BBQ Boot Camp 2010
MAKING THE FARM-TO-FOOD CONNECTION
This Spring NDSU will be back for the second annual NDSU BBQ BOOT CAMP! Thank you to everyone who helped make the program a success in 2009. Last Summer NDSU was able to reach out to nearly 1000 people in North Dakota! NDSU’s team success helped earn the honor of receiving the 2009 Program of Excellence Award through the NDSU Extension Service.
If you’d like to learn more about the program, please come to one of our events or contact NDSU for more information at any time.
NDSU Animal Science faculty are partnering with Food Science faculty and the NDSU Extension Service to hold 8 BBQ BOOT CAMPS from April through September.
The BBQ Boot Camp will introduce people to new cooking methods and practices. The program also will cover topics such as meat cut selection, methods and theories of cooking, food safety and variations in barbecuing practices, such as using rubs, marinades and seasonings. In addition, participants will receive information on current topics in the pork, beef and lamb industries, including research, teaching and Extension activities at NDSU.
“BBQ Boot Camp is a unique opportunity to explain and discuss current topics in the food industry at the grass-roots level, all while having a lot of fun with barbecue,” says David Newman, NDSU Extension swine specialist.
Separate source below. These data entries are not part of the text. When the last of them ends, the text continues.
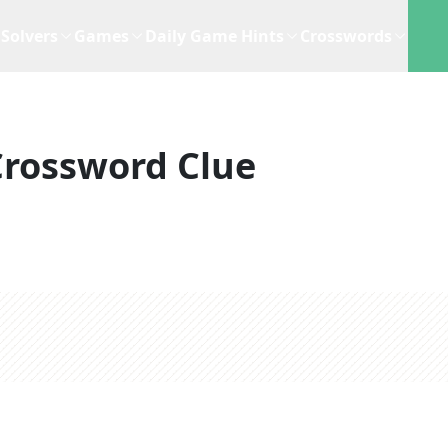
Solvers
Games
Daily Game Hints
Crosswords
Crossword Clue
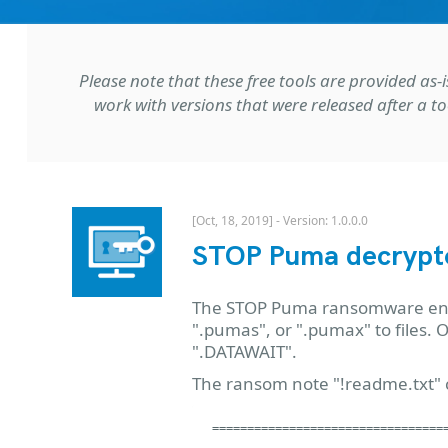
Please note that these free tools are provided a
work with versions that were released after a to
[Oct, 18, 2019] - Version: 1.0.0.0
STOP Puma decrypt
The STOP Puma ransomware encry
".pumas", or ".pumax" to files.
".DATAWAIT".
The ransom note "!readme.txt" c
==================================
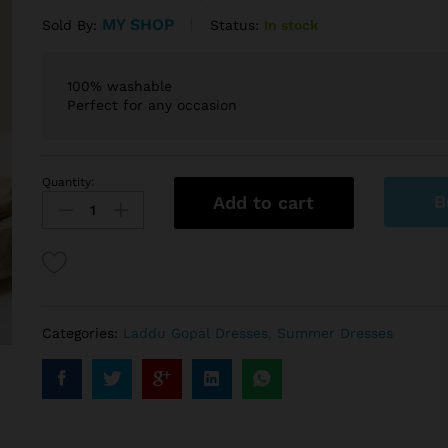
MY SHOP
Status:
In stock
Sold By:
100% washable
Perfect for any occasion
Quantity:
B
Add to cart
Categories:
Laddu Gopal Dresses
,
Summer Dresses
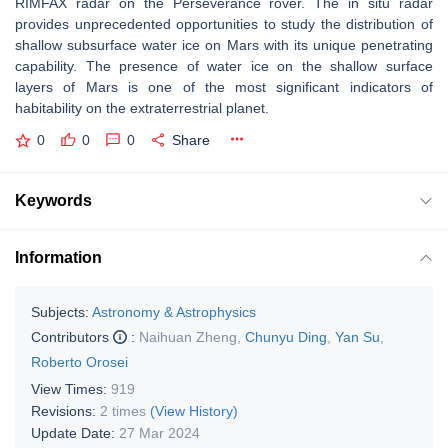
RIMFAX radar on the Perseverance rover. The in situ radar
provides unprecedented opportunities to study the distribution of
shallow subsurface water ice on Mars with its unique penetrating
capability. The presence of water ice on the shallow surface
layers of Mars is one of the most significant indicators of
habitability on the extraterrestrial planet.
0
0
0
Share
Keywords
Information
Subjects:
Astronomy & Astrophysics
Contributors
:
Naihuan Zheng
,
Chunyu Ding
,
Yan Su
,
Roberto Orosei
View Times:
919
Revisions:
2 times
(View History)
Update Date:
27 Mar 2024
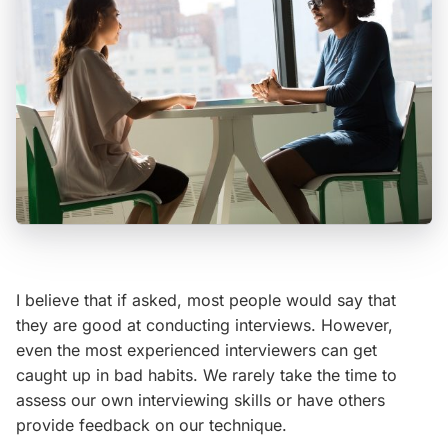
I believe that if asked, most people would say that
they are good at conducting interviews. However,
even the most experienced interviewers can get
caught up in bad habits. We rarely take the time to
assess our own interviewing skills or have others
provide feedback on our technique.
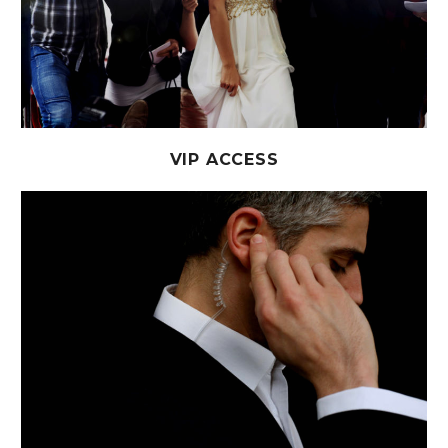
VIP ACCESS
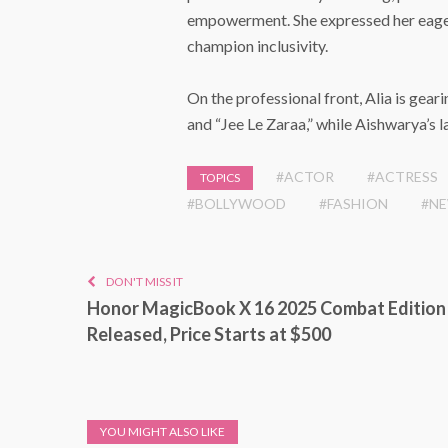
empowerment. She expressed her eagern
champion inclusivity.
On the professional front, Alia is gearin
and “Jee Le Zaraa,” while Aishwarya’s l
#ACTOR
#ACTRESS
TOPICS
#BOLLYWOOD
#FASHION
#N
DON'T MISS IT
Honor MagicBook X 16 2025 Combat Edition
Released, Price Starts at $500
YOU MIGHT ALSO LIKE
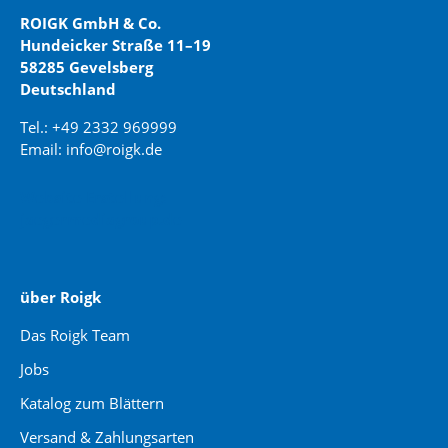
ROIGK GmbH & Co.
Hundeicker Straße 11–19
58285 Gevelsberg
Deutschland
Tel.: +49 2332 969999
Email: info@roigk.de
Website Erstellung:
jaegermediagroup.de
über Roigk
Das Roigk Team
Jobs
Katalog zum Blättern
Versand & Zahlungsarten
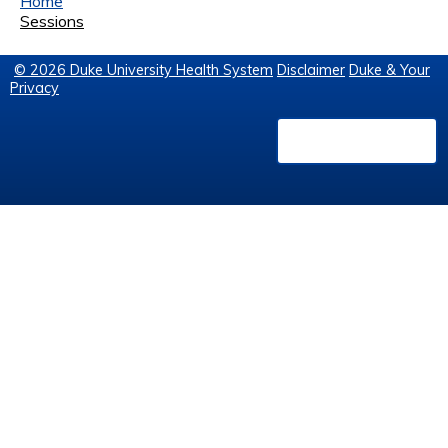
Home
Sessions
© 2026 Duke University Health System
Disclaimer
Duke & Your
Privacy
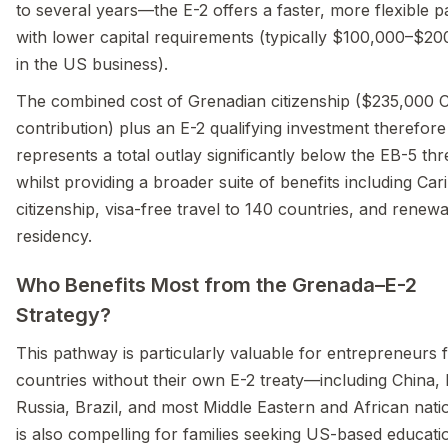
to several years—the E-2 offers a faster, more flexible 
with lower capital requirements (typically $100,000–$2
in the US business).
The combined cost of Grenadian citizenship ($235,000 
contribution) plus an E-2 qualifying investment therefore
represents a total outlay significantly below the EB-5 thr
whilst providing a broader suite of benefits including Ca
citizenship, visa-free travel to 140 countries, and renew
residency.
Who Benefits Most from the Grenada–E-2
Strategy?
This pathway is particularly valuable for entrepreneurs
countries without their own E-2 treaty—including China, 
Russia, Brazil, and most Middle Eastern and African natio
is also compelling for families seeking US-based educati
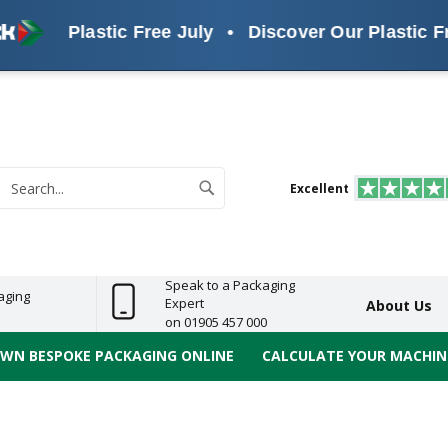
Plastic Free July
•
Discover Our Plastic Free Alte
s
ReelBond
Polypropylene
PVC
e
Economy
Light
Heavy
High
ECO
(PP) Tapes
Vinyl
ge
Duty
Duty
Performance
Tapes
Search
Excellent
earch
Speak to a Packaging
aging
Expert
About Us
on 01905 457 000
OWN BESPOKE PACKAGING ONLINE
CALCULATE YOUR MACHINE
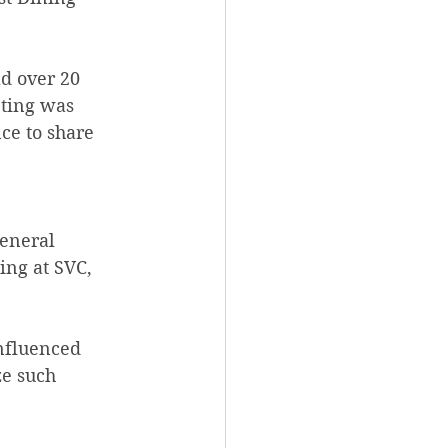
ad over 20 
eting was 
ce to share 
eneral 
ng at SVC, 
fluenced 
ze such 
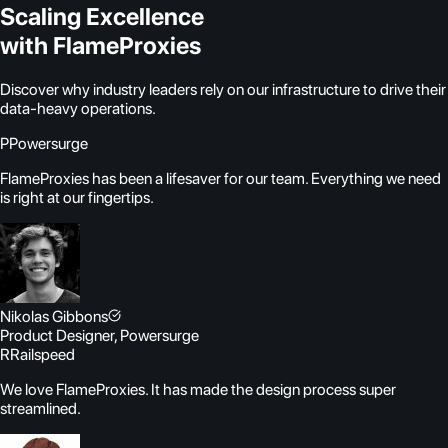
Scaling Excellence
with FlameProxies
Discover why industry leaders rely on our infrastructure to drive their
data-heavy operations.
P
Powersurge
FlameProxies has been a lifesaver for our team. Everything we need
is right at our fingertips.
Nikolas Gibbons
Product Designer, Powersurge
R
Railspeed
We love FlameProxies. It has made the design process super
streamlined.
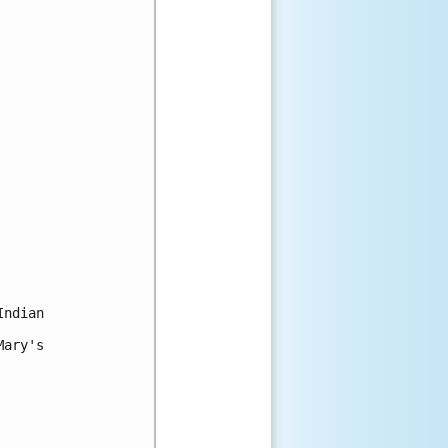
ndian

ary's
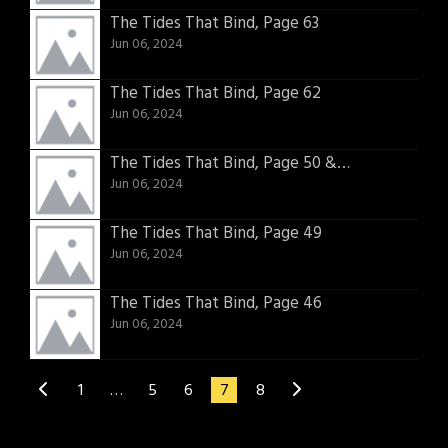
The Tides That Bind, Page 63
Jun 06, 2024
The Tides That Bind, Page 62
Jun 06, 2024
The Tides That Bind, Page 50 & 51
Jun 06, 2024
The Tides That Bind, Page 49
Jun 06, 2024
The Tides That Bind, Page 46
Jun 06, 2024
1
…
5
6
7
8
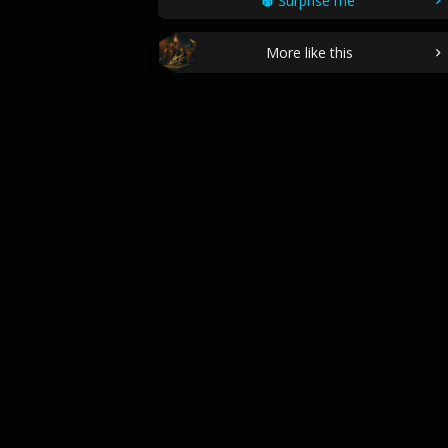
Surprise me
More like this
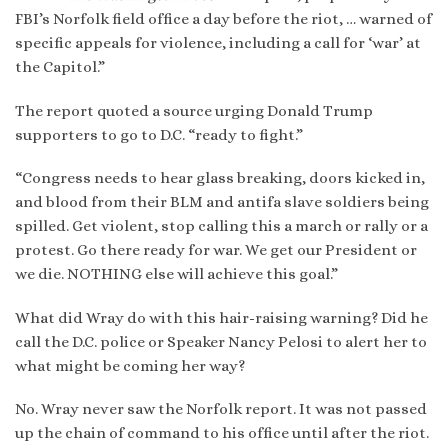
FBI’s Norfolk field office a day before the riot, … warned of
specific appeals for violence, including a call for ‘war’ at
the Capitol.”
The report quoted a source urging Donald Trump
supporters to go to D.C. “ready to fight.”
“Congress needs to hear glass breaking, doors kicked in,
and blood from their BLM and antifa slave soldiers being
spilled. Get violent, stop calling this a march or rally or a
protest. Go there ready for war. We get our President or
we die. NOTHING else will achieve this goal.”
What did Wray do with this hair-raising warning? Did he
call the D.C. police or Speaker Nancy Pelosi to alert her to
what might be coming her way?
No. Wray never saw the Norfolk report. It was not passed
up the chain of command to his office until after the riot.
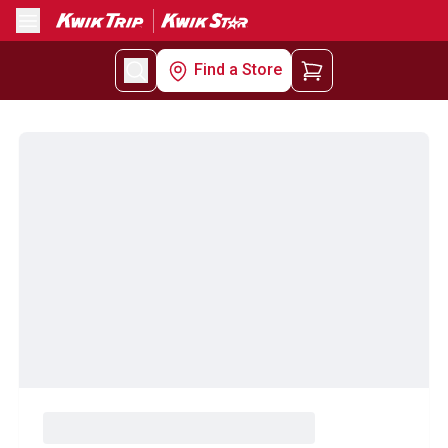
Menu
Find a Store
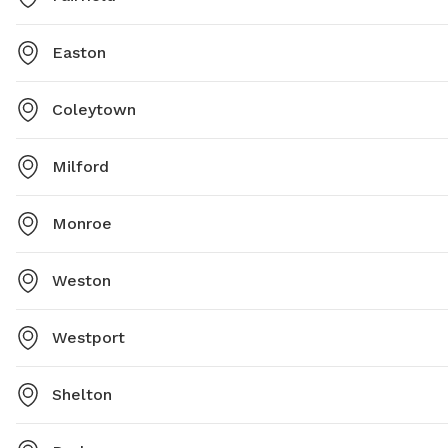
Easton
Coleytown
Milford
Monroe
Weston
Westport
Shelton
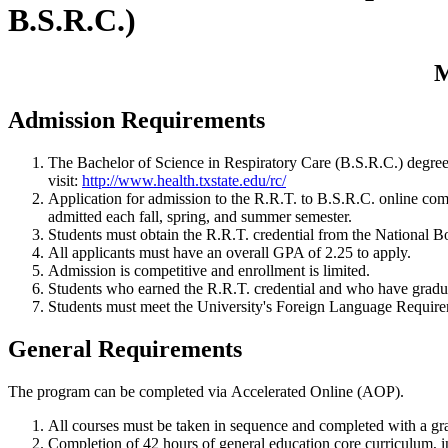
B.S.R.C.)
M
Admission Requirements
The Bachelor of Science in Respiratory Care (B.S.R.C.) degree 
visit:
http://www.health.txstate.edu/rc/
Application for admission to the R.R.T. to B.S.R.C. online com
admitted each fall, spring, and summer semester.
Students must obtain the R.R.T. credential from the National Boa
All applicants must have an overall GPA of 2.25 to apply.
Admission is competitive and enrollment is limited.
Students who earned the R.R.T. credential and who have gradua
Students must meet the University's Foreign Language Requirem
General Requirements
The program can be completed via Accelerated Online (AOP).
All courses must be taken in sequence and completed with a grad
Completion of 42 hours of general education core curriculum, in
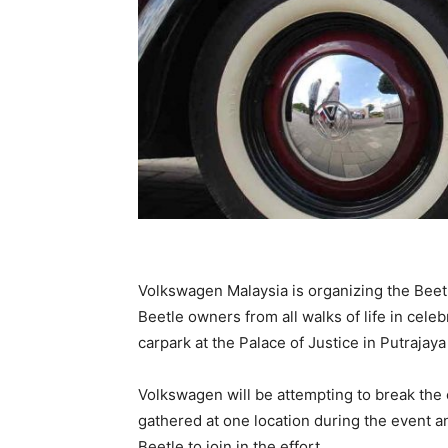
Volkswagen Malaysia is organizing the Beet
Beetle owners from all walks of life in celebr
carpark at the Palace of Justice in Putrajaya
Volkswagen will be attempting to break the 
gathered at one location during the event and
Beetle to join in the effort.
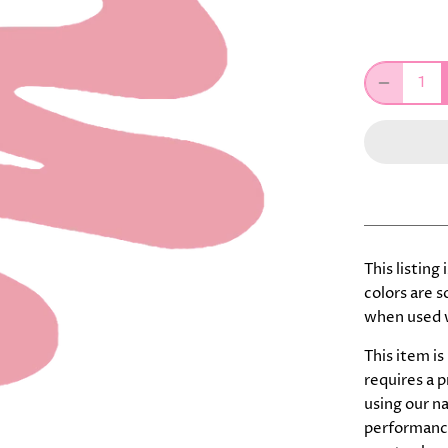
This listing
colors are 
when used w
This item is
requires a 
using our n
performance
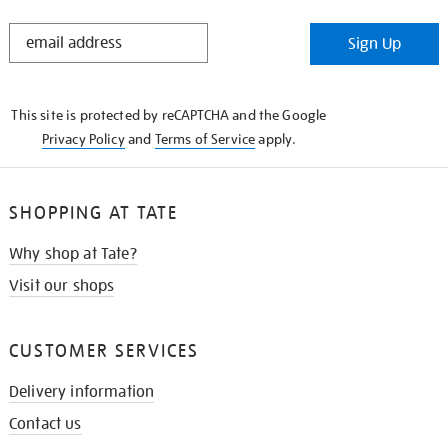
STAY
Sign Up
IN
THE
KNOW
This site is protected by reCAPTCHA and the Google
Privacy Policy
and
Terms of Service
apply.
SHOPPING AT TATE
Why shop at Tate?
Visit our shops
CUSTOMER SERVICES
Delivery information
Contact us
Meat cut selection will emphasize value cuts, which are considered excellent for barbecuing if people use proper cooking methods. Meat selection education also will include information on typical retail cuts.
Food safety education will cover pre-cooking, cooking and post-cooking issues such as proper cooking temperatures and the use of a meat thermometer. Instructors also will analyze the differences among smoking and charcoal cooking methods and help participants understand how the compositional differences in meat animal species, cooking temperatures and humidity affect the success of barbecuing.
The first event will be held April 24th at the Fargodome on campus.